Gather the lines below that include the string "Step", copying each in full.

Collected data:

● ● ● ● ●

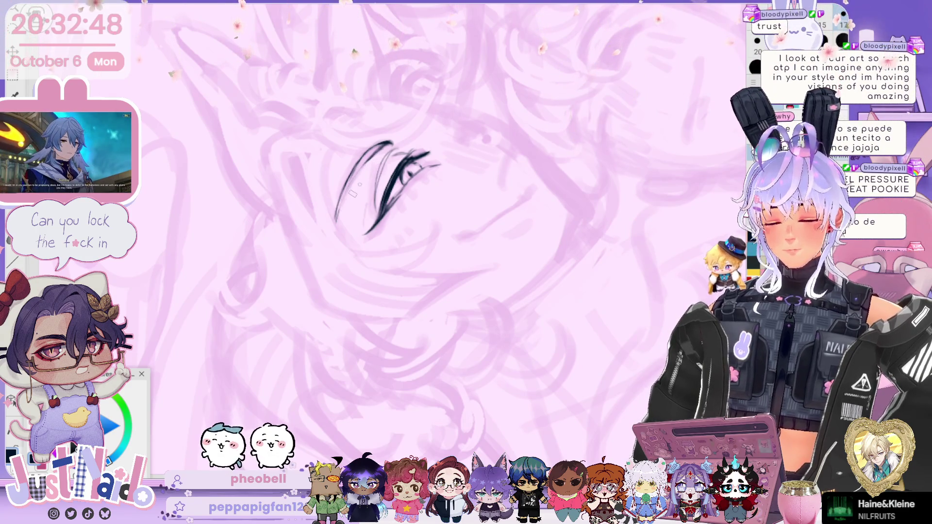
left_click_drag(379, 152, 342, 203)
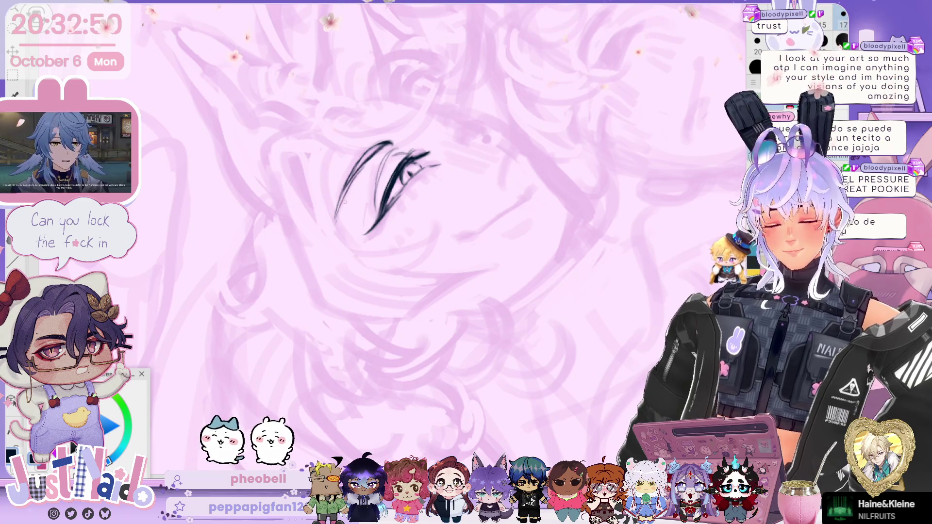
left_click_drag(370, 151, 335, 219)
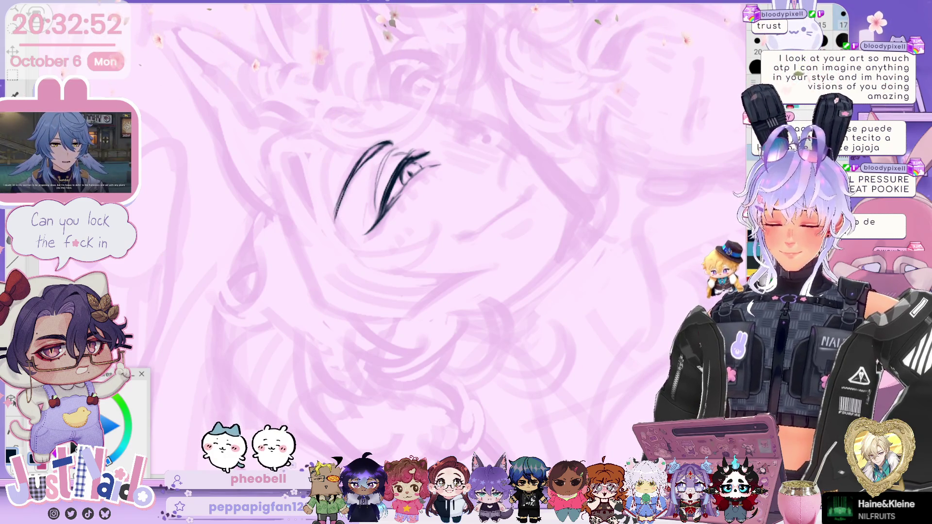
Step: Rotate the eye level and darken the lower eyelashes beneath it
mouse_move(398, 209)
left_mouse_down()
mouse_move(378, 181)
mouse_move(447, 125)
mouse_move(480, 128)
left_mouse_up()
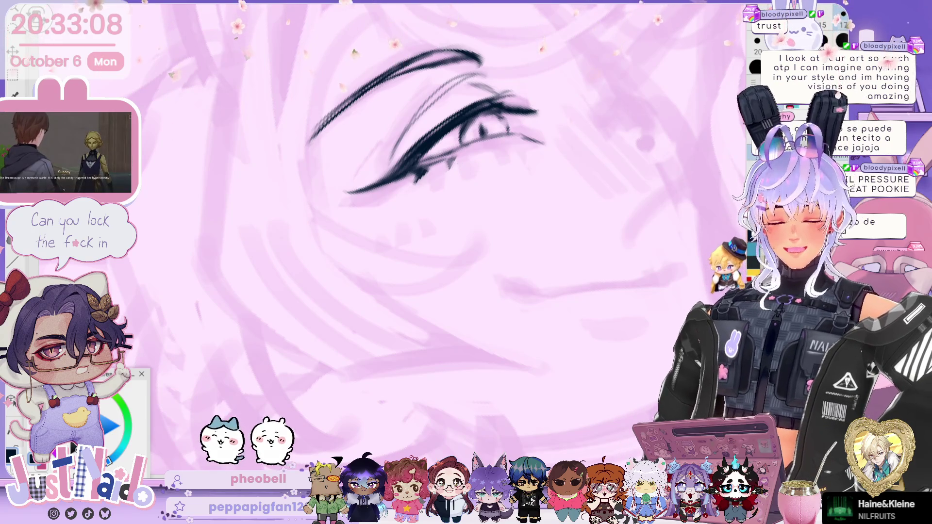
key("minus")
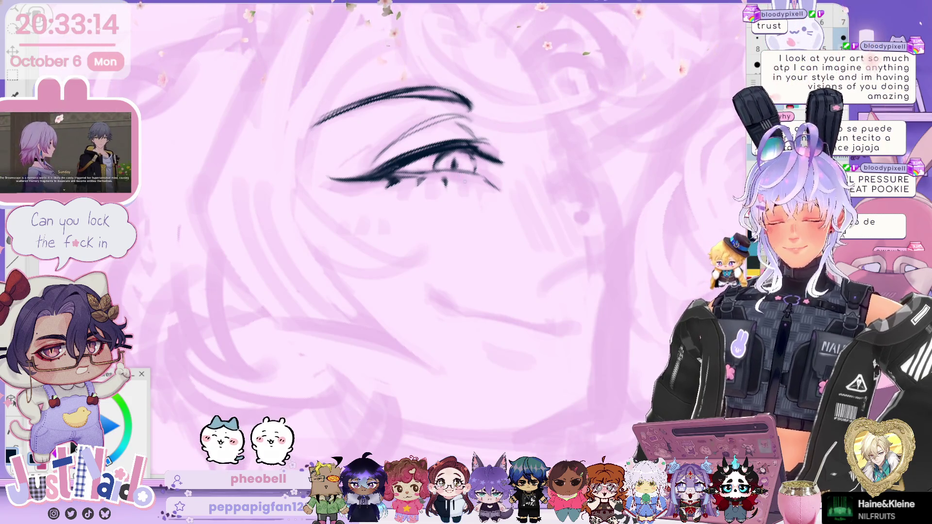
scroll(563, 136, "down", 5)
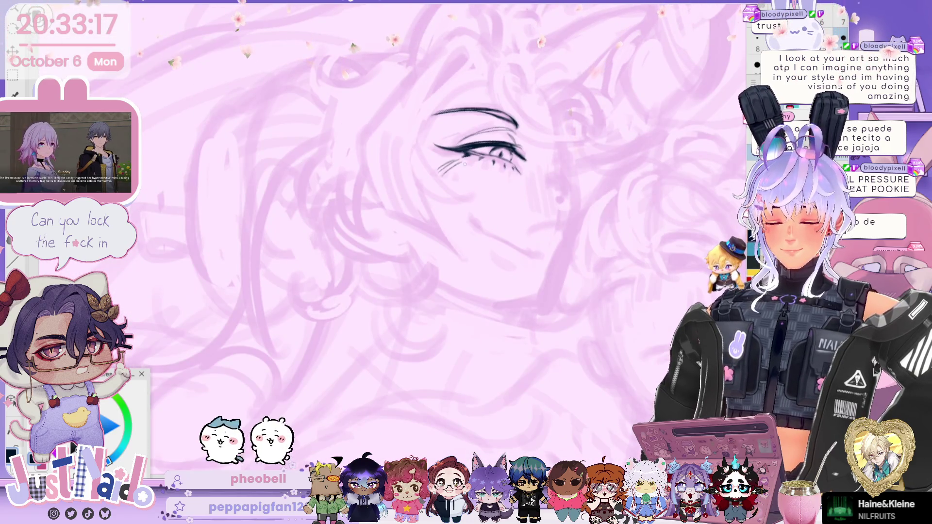
left_click_drag(465, 165, 467, 179)
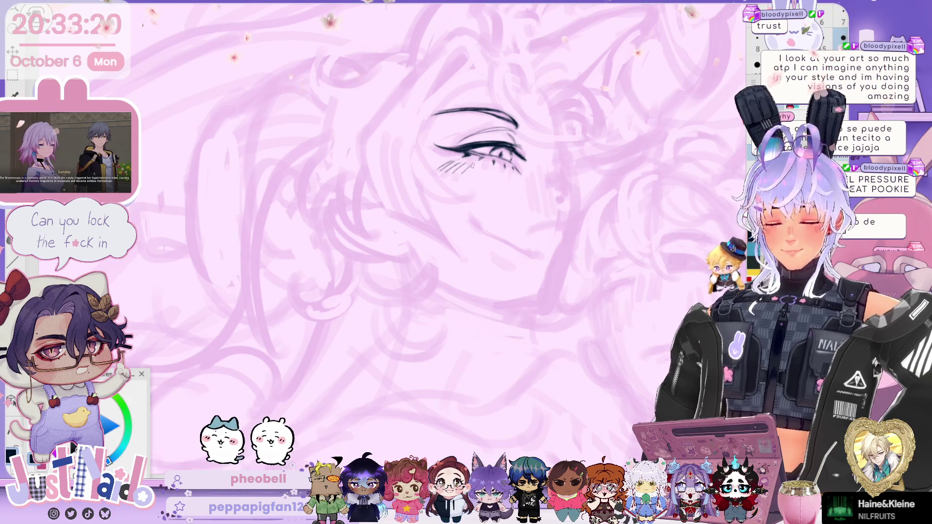
Step: Pan to the second face, start its eye stroke, and mirror the canvas horizontally
mouse_move(577, 190)
left_mouse_down()
mouse_move(437, 193)
mouse_move(347, 141)
left_mouse_up()
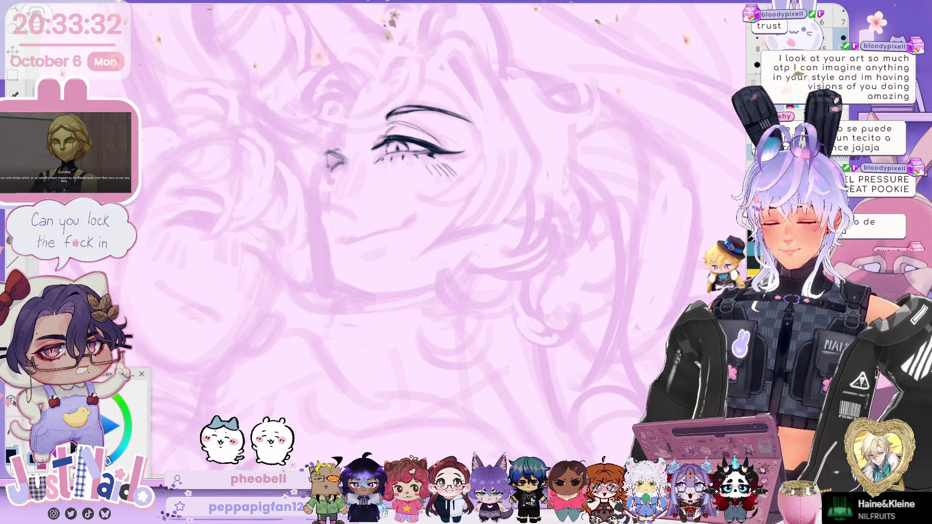
left_click_drag(304, 169, 327, 161)
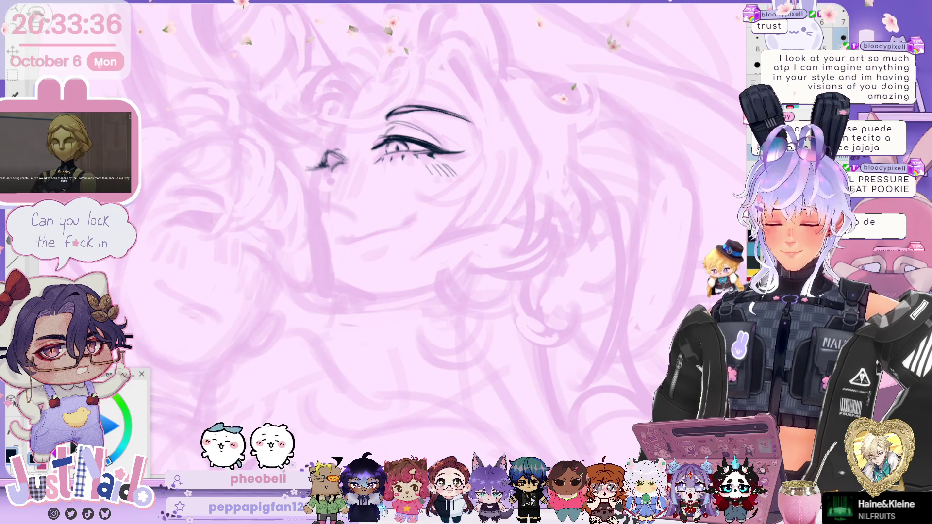
key("h")
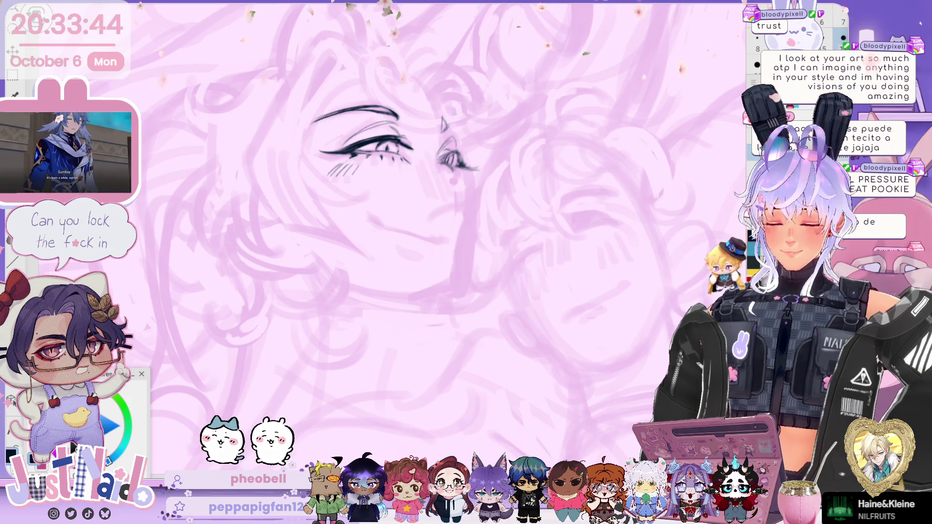
Step: Ink the nose line between the eyes, then add a lash at the second eye's outer corner
left_click_drag(432, 152, 412, 169)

● ● ● ● ●

RESPONSE
Step: Rotate the eye level and darken the lower eyelashes beneath it
Step: Pan to the second face, start its eye stroke, and mirror the canvas horizontally
Step: Ink the nose line between the eyes, then add a lash at the second eye's outer corner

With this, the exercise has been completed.